§ **FRAGMENT TEKSTU**:
------------------------------

Tam, gdzie zaczęła się nowa era w skokach, czyli z wizytą w Islandii

  • 2024-04-24 20:22

Cały narciarski świat od wtorku nasłuchiwał z niecierpliwością wieści z Islandii, gdzie powstała największa skocznia w historii dyscypliny i na której to arenie Ryoyu Kobayashi miał dokonać wyczynu, wydawało się jeszcze do niedawna, nie z tego świata. I choć wymarzona "trzysetka" nie pękła, to trudno mieć wątpliwości, że skoki Japończyka otworzyły nową epokę w skokach narciarskich. Przy tej okazji przenieśmy się na krótką chwilę do Islandii. 

Rekord Islandii ustanowiony w Zakopanem

Choć jest to kraj wyżynno-górzysty o chłodnym klimacie, posiadający idealne warunki geograficzno-klimatyczne do rozwoju skoków, dyscyplina ta nigdy nie stała się tam szczególnie popularną. Przesadą byłoby jednak twierdzenie, że latanie na dwóch deskach w kraju gejzerów i wulkanów było sprawą skrajnie egzotyczną i zupełnie nieznaną. Jeszcze przed dwoma laty Islandia miała swojego aktywnego reprezentanta. Anton Øyvindsson urodził się w Akureyri, które od wtorku znajduje się na ustach wszystkich fanów skoków. Jest synem Islandki i Norwega, a dwa miesiące po narodzinach przeniósł się wraz z rodziną do kraju wikingów, gdzie zaczął potem uprawiać najpierw kombinację norweską, a potem skoki.

------------------------------

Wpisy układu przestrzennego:

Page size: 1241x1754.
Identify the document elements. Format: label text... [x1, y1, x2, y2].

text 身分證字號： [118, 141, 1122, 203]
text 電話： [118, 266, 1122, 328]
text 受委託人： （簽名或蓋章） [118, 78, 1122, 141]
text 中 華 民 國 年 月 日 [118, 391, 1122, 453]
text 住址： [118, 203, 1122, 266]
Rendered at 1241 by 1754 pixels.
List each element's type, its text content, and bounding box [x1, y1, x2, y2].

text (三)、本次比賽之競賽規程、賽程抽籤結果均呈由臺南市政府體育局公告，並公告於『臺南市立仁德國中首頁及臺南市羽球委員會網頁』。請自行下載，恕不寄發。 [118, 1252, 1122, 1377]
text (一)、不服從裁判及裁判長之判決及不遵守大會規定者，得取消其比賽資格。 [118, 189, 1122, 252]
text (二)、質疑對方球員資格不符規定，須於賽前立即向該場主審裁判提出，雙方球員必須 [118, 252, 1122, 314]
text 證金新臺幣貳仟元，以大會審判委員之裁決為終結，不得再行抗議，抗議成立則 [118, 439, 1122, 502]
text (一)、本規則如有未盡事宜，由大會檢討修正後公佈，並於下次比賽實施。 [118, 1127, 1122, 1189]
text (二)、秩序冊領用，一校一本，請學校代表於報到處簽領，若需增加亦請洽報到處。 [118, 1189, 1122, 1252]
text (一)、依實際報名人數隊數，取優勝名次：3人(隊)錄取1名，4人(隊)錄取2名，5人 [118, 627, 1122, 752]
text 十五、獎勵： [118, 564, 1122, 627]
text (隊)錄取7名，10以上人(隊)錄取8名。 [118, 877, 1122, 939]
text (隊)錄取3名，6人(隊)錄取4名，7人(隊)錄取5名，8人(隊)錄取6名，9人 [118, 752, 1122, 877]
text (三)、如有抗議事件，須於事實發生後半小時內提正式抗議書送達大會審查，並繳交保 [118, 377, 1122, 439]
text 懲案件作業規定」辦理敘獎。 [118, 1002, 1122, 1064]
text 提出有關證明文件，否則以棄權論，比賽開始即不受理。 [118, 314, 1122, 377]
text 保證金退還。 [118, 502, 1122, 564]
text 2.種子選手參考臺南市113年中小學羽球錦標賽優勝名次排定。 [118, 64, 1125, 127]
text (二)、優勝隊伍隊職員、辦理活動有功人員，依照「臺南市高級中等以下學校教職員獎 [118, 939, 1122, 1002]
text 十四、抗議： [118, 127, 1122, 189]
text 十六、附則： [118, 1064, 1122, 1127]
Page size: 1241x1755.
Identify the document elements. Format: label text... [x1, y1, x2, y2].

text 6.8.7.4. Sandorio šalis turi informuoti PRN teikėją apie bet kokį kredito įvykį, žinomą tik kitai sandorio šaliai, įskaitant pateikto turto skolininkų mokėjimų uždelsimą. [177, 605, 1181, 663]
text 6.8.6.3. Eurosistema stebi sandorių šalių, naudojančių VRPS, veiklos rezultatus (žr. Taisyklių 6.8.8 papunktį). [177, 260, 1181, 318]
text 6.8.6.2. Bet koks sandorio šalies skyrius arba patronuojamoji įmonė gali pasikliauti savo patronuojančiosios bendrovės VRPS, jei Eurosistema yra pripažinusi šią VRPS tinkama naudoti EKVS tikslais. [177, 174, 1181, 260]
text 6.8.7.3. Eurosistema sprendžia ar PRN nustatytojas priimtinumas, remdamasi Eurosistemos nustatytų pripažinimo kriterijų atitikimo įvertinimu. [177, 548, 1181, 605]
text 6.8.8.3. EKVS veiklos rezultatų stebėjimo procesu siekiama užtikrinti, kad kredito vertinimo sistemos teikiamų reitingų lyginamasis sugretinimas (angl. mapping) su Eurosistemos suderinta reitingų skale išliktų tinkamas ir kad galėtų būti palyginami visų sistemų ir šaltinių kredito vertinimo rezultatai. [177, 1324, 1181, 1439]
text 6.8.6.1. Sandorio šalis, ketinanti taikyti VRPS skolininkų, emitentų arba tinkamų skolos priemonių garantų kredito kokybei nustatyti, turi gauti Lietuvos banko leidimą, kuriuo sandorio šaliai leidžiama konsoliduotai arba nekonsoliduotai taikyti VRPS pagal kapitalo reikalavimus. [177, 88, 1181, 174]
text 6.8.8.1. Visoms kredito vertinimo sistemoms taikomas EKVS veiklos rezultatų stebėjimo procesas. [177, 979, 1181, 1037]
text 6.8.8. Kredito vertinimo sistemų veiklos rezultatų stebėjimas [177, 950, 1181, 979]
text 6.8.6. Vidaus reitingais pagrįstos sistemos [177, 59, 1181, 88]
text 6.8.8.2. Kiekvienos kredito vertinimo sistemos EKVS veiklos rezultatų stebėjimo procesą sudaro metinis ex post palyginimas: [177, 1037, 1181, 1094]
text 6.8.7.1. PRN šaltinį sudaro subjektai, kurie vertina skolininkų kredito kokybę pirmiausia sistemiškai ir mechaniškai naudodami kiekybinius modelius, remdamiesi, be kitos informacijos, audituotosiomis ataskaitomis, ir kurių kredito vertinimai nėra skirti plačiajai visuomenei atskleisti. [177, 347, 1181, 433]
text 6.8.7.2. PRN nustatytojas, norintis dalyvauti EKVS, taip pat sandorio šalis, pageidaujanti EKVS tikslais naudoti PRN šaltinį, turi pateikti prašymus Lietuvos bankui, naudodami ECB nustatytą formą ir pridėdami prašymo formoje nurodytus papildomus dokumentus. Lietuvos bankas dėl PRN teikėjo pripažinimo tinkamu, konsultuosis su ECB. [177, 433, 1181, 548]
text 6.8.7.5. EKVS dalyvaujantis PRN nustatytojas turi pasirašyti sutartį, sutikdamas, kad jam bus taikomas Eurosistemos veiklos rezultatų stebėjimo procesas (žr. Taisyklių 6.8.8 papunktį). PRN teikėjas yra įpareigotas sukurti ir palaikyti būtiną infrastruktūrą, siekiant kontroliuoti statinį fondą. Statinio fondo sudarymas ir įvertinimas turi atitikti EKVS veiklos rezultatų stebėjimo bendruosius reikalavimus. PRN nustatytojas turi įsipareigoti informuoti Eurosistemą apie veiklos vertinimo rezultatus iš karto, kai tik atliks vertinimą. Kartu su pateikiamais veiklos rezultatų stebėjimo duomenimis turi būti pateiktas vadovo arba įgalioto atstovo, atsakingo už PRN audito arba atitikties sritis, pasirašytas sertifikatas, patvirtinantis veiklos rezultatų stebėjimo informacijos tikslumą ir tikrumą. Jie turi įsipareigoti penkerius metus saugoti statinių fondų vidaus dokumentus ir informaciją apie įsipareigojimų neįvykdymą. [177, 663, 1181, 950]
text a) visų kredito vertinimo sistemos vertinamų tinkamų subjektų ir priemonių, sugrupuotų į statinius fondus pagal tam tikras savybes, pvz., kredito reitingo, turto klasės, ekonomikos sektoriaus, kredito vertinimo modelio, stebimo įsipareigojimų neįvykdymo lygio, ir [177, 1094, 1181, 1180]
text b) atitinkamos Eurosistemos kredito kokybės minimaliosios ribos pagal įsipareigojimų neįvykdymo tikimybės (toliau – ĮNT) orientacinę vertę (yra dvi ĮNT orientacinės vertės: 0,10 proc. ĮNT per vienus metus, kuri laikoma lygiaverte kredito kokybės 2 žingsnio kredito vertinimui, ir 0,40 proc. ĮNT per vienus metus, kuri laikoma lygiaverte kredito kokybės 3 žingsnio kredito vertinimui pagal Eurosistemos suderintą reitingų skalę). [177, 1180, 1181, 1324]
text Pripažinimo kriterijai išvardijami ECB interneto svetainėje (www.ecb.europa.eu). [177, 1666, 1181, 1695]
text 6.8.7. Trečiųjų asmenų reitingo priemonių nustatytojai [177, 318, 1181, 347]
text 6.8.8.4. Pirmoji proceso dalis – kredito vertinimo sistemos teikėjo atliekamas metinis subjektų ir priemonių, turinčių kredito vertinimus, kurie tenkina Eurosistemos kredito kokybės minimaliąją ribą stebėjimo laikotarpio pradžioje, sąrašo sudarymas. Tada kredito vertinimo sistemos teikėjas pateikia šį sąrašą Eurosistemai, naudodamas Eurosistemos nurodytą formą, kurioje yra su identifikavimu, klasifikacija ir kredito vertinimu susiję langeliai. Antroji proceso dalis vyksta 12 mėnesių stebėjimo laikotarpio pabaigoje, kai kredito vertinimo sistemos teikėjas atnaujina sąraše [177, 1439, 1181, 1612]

------------------------------

§ **ZADANIA**:
• 1. Przytocz ponownie, słowo w słowo, fragment tekstu o skokach narciarskich na Islandii od słów "Rekord Islandii ustanowiony" aż do słów "a potem skoki." włącznie.
• 2. Kontynuuj tekst o skokach narciarskich na Islandii od miejsca, w którym się kończy.

§ **WYNIKI ZADAŃ**:
• 1.
Rekord Islandii ustanowiony w Zakopanem

Choć jest to kraj wyżynno-górzysty o chłodnym klimacie, posiadający idealne warunki geograficzno-klimatyczne do rozwoju skoków, dyscyplina ta nigdy nie stała się tam szczególnie popularną. Przesadą byłoby jednak twierdzenie, że latanie na dwóch deskach w kraju gejzerów i wulkanów było sprawą skrajnie egzotyczną i zupełnie nieznaną. Jeszcze przed dwoma laty Islandia miała swojego aktywnego reprezentanta. Anton Øyvindsson urodził się w Akureyri, które od wtorku znajduje się na ustach wszystkich fanów skoków. Jest synem Islandki i Norwega, a dwa miesiące po narodzinach przeniósł się wraz z rodziną do kraju wikingów, gdzie zaczął potem uprawiać najpierw kombinację norweską, a potem skoki.

• 2.
Mieszkając i trenując w Norwegii, cały czas reprezentował ojczyznę swojej matki. Kariery w skokach nie zrobił, ale stał się na ciekawym urozmaiceniem tej niezwykle hermetycznej dyscypliny. Startował głównie w krajowych zawodach, czterokrotnie zaprezentował się też w konkursach FIS Cup, w których plasował się pod koniec stawki. W jego życiorysie przewija się bardzo ważny polski akcent, bowiem swój rekord życiowy, wynoszący 127 metrów, będący zarazem rekordem Islandii, ustanowił na Wielkiej Krokwi.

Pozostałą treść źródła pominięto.